¹ Main Astronomical Observatory, NAS, 03680 Kyiv, Ukraine
e-mail: kostik@mao.kiev.ua
² Instituto de Astrofísica de Canarias, 38205 La Laguna, Tenerife, Spain
³ Departamento de Astrofísica, Universidad de La Laguna, 38205 La Laguna, Tenerife, Spain

Received: 25 July 2013
Accepted: 30 September 2013

Abstract

Aims. We study the properties of waves in a facular region of moderate strength in the photosphere and chromosphere. Our aim is to statistically analyse the wave periods, power, and phase relations as a function of the magnetic field strength and inclination.

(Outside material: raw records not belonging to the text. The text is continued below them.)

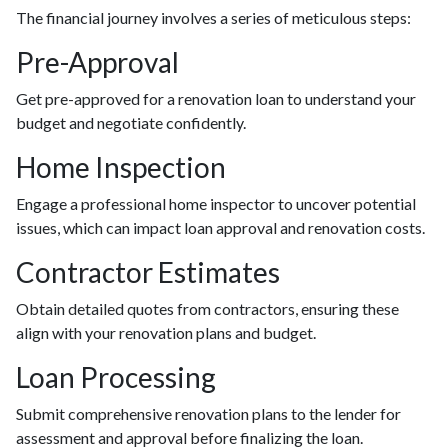
The financial journey involves a series of meticulous steps:
Pre-Approval
Get pre-approved for a renovation loan to understand your
budget and negotiate confidently.
Home Inspection
Engage a professional home inspector to uncover potential
issues, which can impact loan approval and renovation costs.
Contractor Estimates
Obtain detailed quotes from contractors, ensuring these
align with your renovation plans and budget.
Loan Processing
Submit comprehensive renovation plans to the lender for
assessment and approval before finalizing the loan.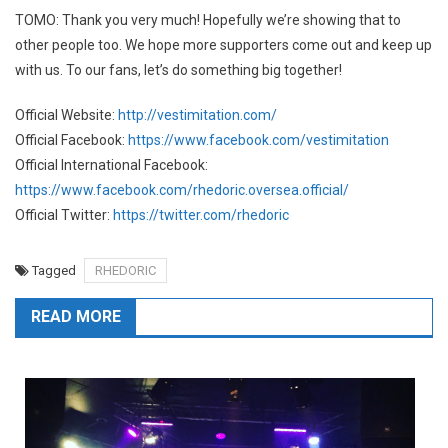
TOMO: Thank you very much! Hopefully we’re showing that to
other people too. We hope more supporters come out and keep up
with us. To our fans, let’s do something big together!
Official Website:
http://vestimitation.com/
Official Facebook:
https://www.facebook.com/vestimitation
Official International Facebook:
https://www.facebook.com/rhedoric.oversea.official/
Official Twitter:
https://twitter.com/rhedoric
Tagged
RHEDORIC
READ MORE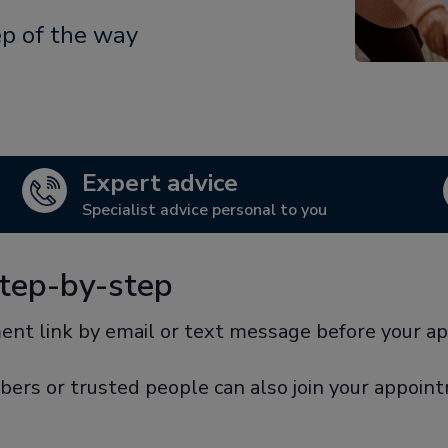
ep of the way
Expert advice
Specialist advice personal to you
step-by-step
ent link by email or text message before your a
bers or trusted people can also join your appoin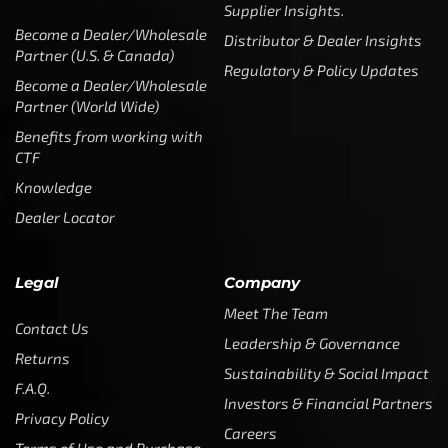
Supplier Insights.
Become a Dealer/Wholesale
Distributor & Dealer Insights
Partner (U.S. & Canada)
Regulatory & Policy Updates
Become a Dealer/Wholesale
Partner (World Wide)
Benefits from working with
CTF
Knowledge
Dealer Locator
Legal
Company
Meet The Team
Contact Us
Leadership & Governance
Returns
Sustainability & Social Impact
F.A.Q.
Investors & Financial Partners
Privacy Policy
Careers
Terms of Use and Purchase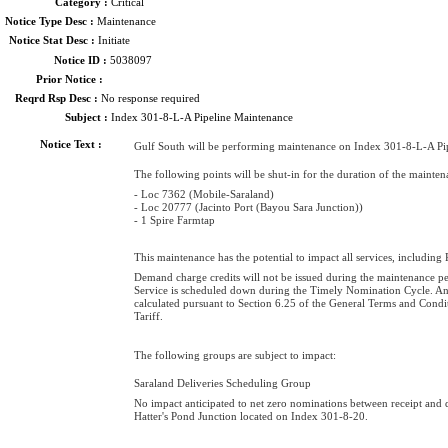
Category :
Critical
Notice Type Desc :
Maintenance
Notice Stat Desc :
Initiate
Notice ID :
5038097
Prior Notice :
Reqrd Rsp Desc :
No response required
Subject :
Index 301-8-L-A Pipeline Maintenance
Notice Text :
Gulf South will be performing maintenance on Index 301-8-L-A Pip
The following points will be shut-in for the duration of the mainten
- Loc 7362 (Mobile-Saraland)
- Loc 20777 (Jacinto Port (Bayou Sara Junction))
- 1 Spire Farmtap
This maintenance has the potential to impact all services, including
Demand charge credits will not be issued during the maintenance p
Service is scheduled down during the Timely Nomination Cycle. An
calculated pursuant to Section 6.25 of the General Terms and Cond
Tariff.
The following groups are subject to impact:
Saraland Deliveries Scheduling Group
No impact anticipated to net zero nominations between receipt and d
Hatter's Pond Junction located on Index 301-8-20.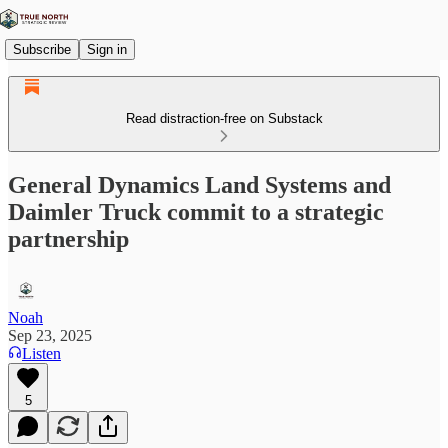
Subscribe
Sign in
Read distraction-free on Substack
General Dynamics Land Systems and
Daimler Truck commit to a strategic
partnership
Noah
Sep 23, 2025
Listen
5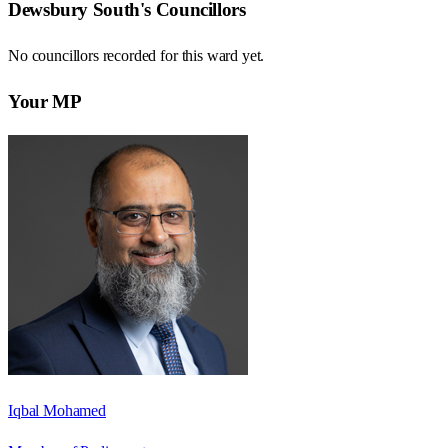
Dewsbury South
's Councillors
No councillors recorded for this
ward
yet.
Your MP
Iqbal Mohamed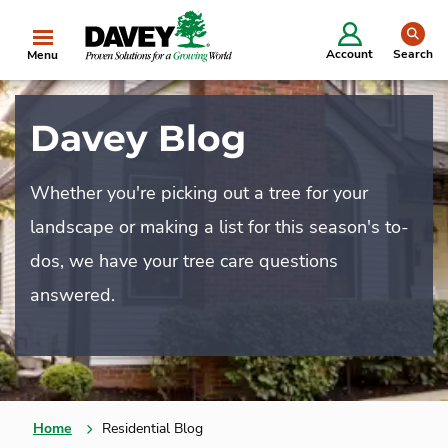
se
Account
Search
Menu
Davey Blog
Whether you're picking out a tree for your
landscape or making a list for this season's to-
dos, we have your tree care questions
answered.
Home
Residential Blog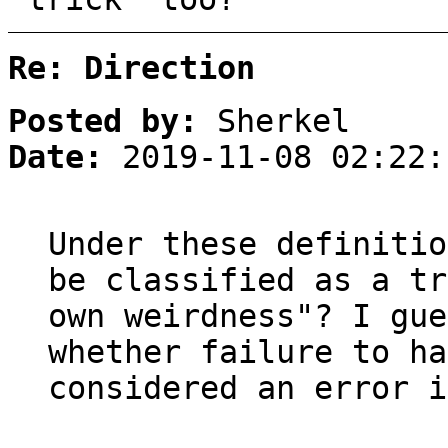
Re: Direction
Posted by:
Sherkel
Date:
2019-11-08 02:22:
Under these definitio
be classified as a tr
own weirdness"? I gue
whether failure to ha
considered an error i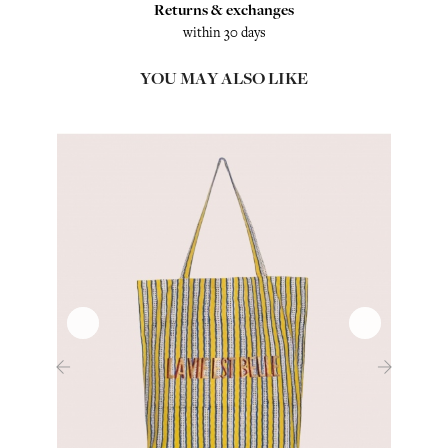
Returns & exchanges
within 30 days
YOU MAY ALSO LIKE
‹
›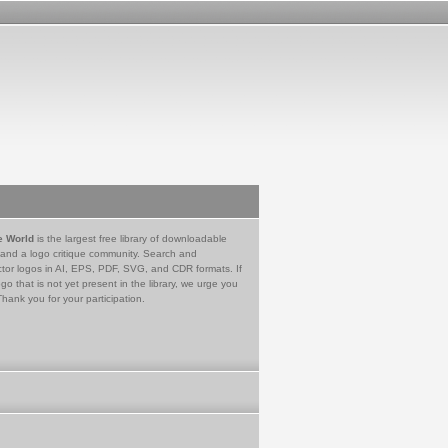
e World
is the largest free library of downloadable
 and a logo critique community. Search and
tor logos in AI, EPS, PDF, SVG, and CDR formats. If
go that is not yet present in the library, we urge you
Thank you for your participation.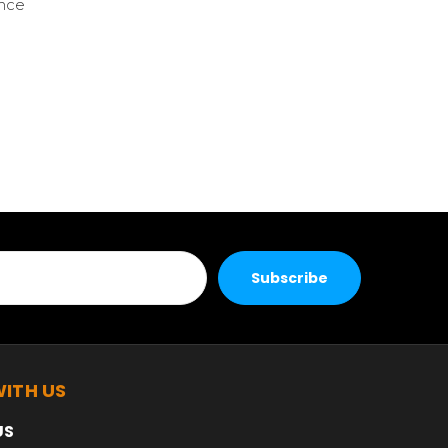
ence
ITH US
US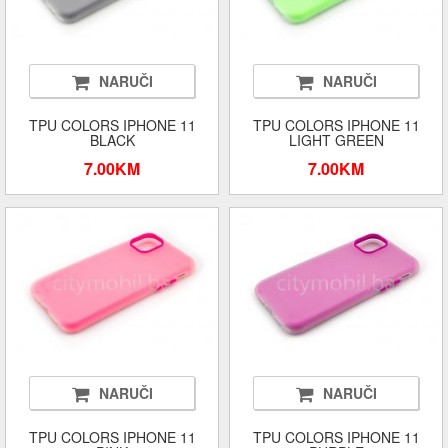
NARUČI
NARUČI
TPU COLORS IPHONE 11
TPU COLORS IPHONE 11
BLACK
LIGHT GREEN
7.00KM
7.00KM
NARUČI
NARUČI
TPU COLORS IPHONE 11
TPU COLORS IPHONE 11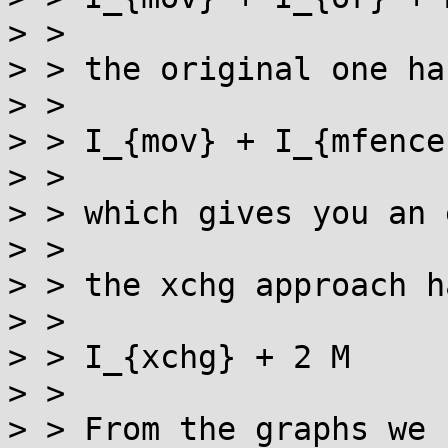
> > 

> > the original one has
> > 

> > I_{mov} + I_{mfence
> > 

> > which gives you an 
> > 

> > the xchg approach ha
> > 

> > I_{xchg} + 2 M

> > 

> > From the graphs we 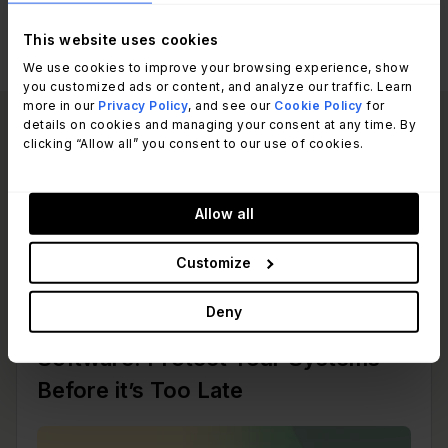
This website uses cookies
We use cookies to improve your browsing experience, show
you customized ads or content, and analyze our traffic. Learn
more in our
Privacy Policy
, and see our
Cookie Policy
for
details on cookies and managing your consent at any time. By
Read other articles
clicking “Allow all” you consent to our use of cookies.
View all posts
like this one:
Allow all
Customize
Patch Management
Deny
Risks and Mitigation of Unpatched
Software: Protect Your Systems
Before it’s Too Late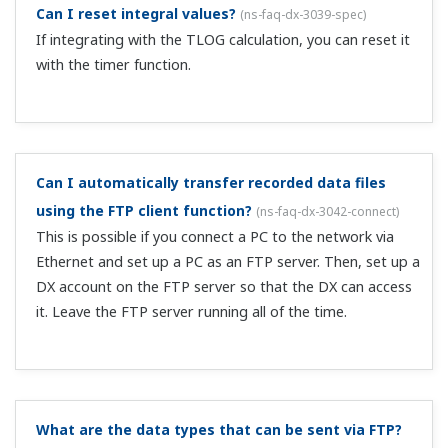
The update interval of the web monitor page is
approximately 30 seconds.
Can I switch the DX screen displayed on the web
from the PC?
(
ns-faq-dx-3048-spec
)
From the web, you can access an operator page and a
monitor page. On the operator page, you can switch
screens from a web browser. You cannot switch screens
on the monitor page.
How do I set the IP address of the DX?
(
ns-faq-dx-3049-
setting
)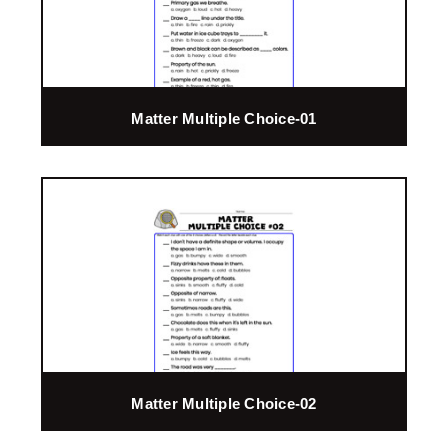
Matter Multiple Choice-01
Matter Multiple Choice-02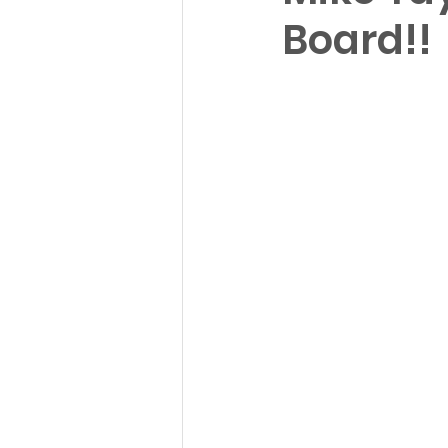
Board!!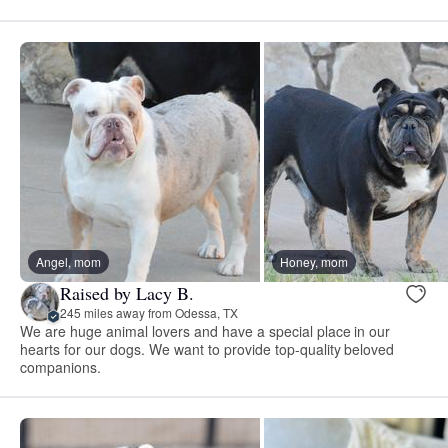
Angel, mom
Honey, mom
Raised by Lacy B.
245 miles away from Odessa, TX
We are huge animal lovers and have a special place in our
hearts for our dogs. We want to provide top-quality beloved
companions.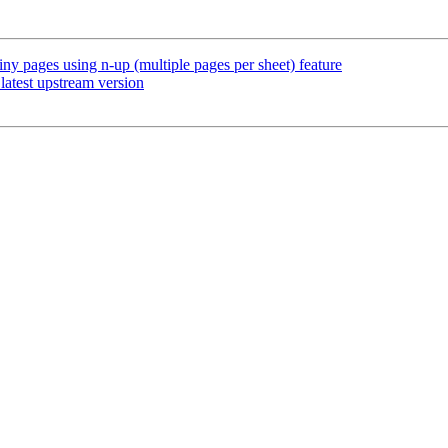
iny pages using n-up (multiple pages per sheet) feature
atest upstream version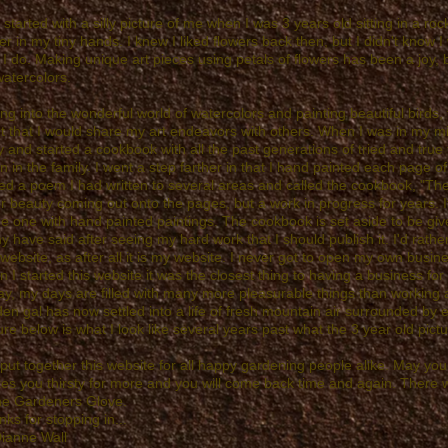
ll started with a silly picture of me when I was 3 years old sitting in a ro
er in my tiny hands. I knew I liked flowers back then, but I didn't know
I do. Making unique art pieces using petals of flowers has been a joy, b
atercolors.
ing into the wonderful world of watercolors and painting beautiful bird
t that I would share my art endeavors with others. When I was in my mid-th
 and started a cookbook with all the past generations of tried and true
 in the family. I went a step farther in that I hand painted each page o
ed a poem I had written to several areas and called the cookbook, "Th
r beauty coming out onto the pages, but a work in progress for years. It
e one with hand painted paintings. The cookbook is set aside to be giv
 have said after seeing my hard work that I should publish it. I'd rather
 website, as after all it is my website. I never got to open my own busi
 I started this website it was the closest thing to having a business for
y, my days are filled with many more pleasurable things than working a
en gal has now settled into a life of fresh mountain air surrounded by
ure below is what I look like several years past what the 3 year old pict
 put together this website for all happy gardening people alike. May yo
s you thirsty for more and you will come back time and again. There w
the Gardeners Glove.
ks for stopping in...
Dianne Wall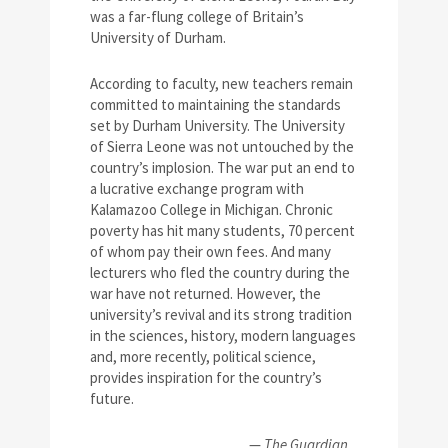
was a far-flung college of Britain’s
University of Durham.
According to faculty, new teachers remain
committed to maintaining the standards
set by Durham University. The University
of Sierra Leone was not untouched by the
country’s implosion. The war put an end to
a lucrative exchange program with
Kalamazoo College in Michigan. Chronic
poverty has hit many students, 70 percent
of whom pay their own fees. And many
lecturers who fled the country during the
war have not returned. However, the
university’s revival and its strong tradition
in the sciences, history, modern languages
and, more recently, political science,
provides inspiration for the country’s
future.
—
The Guardian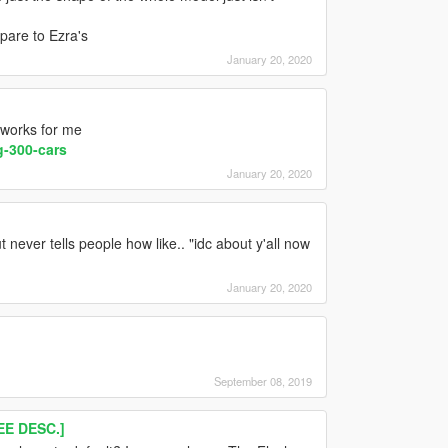
mpare to Ezra's
January 20, 2020
 works for me
-300-cars
January 20, 2020
t never tells people how like.. "idc about y'all now
January 20, 2020
September 08, 2019
E DESC.]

Methods. Our work is based on observations obtained at the German Vacuum Tower Telescope (Observatorio del Teide, Tenerife) using two different instruments: the Triple Etalon SOlar Spectrometer (TESOS) in the Ba ii 4554 Å line to measure velocity and intensity variations through the photosphere and, simultaneously, the Tenerife Infrared Polarimeter (TIP-II), in the Fe i 1.56 μm lines to measure the Stokes parameters and magnetic field strength in the lower photosphere. Additionally, we use the simultaneous broad-band filtergrams in the Ca ii  H line to obtain information about intensity oscillations in the chromosphere.

Results. We find several clear trends in the oscillation behaviour: (i) the period of oscillation increases by 15–20% with the magnetic field increasing from 500 to 1500 G. (ii) The temperature-velocity phase shifts show a strikingly different distribution in the facular region compared to the quiet region, a significant number of cases in the range from − 180° to 180° is detected in the facula. (iii) The most powerful chromospheric Ca ii  H intensity oscillations are observed at locations with strong magnetic fields (1.3–1.5 kG) inclined by 10–12 degrees, as a result of upward propagating waves with rather low phase speeds, and temperature–velocity phase shifts between 0° and 90°. (iv) The power of the photospheric velocity oscillations from the Ba ii line increases linearly with decreasing magnetic field inclination, reaching its maximum at strong field locations.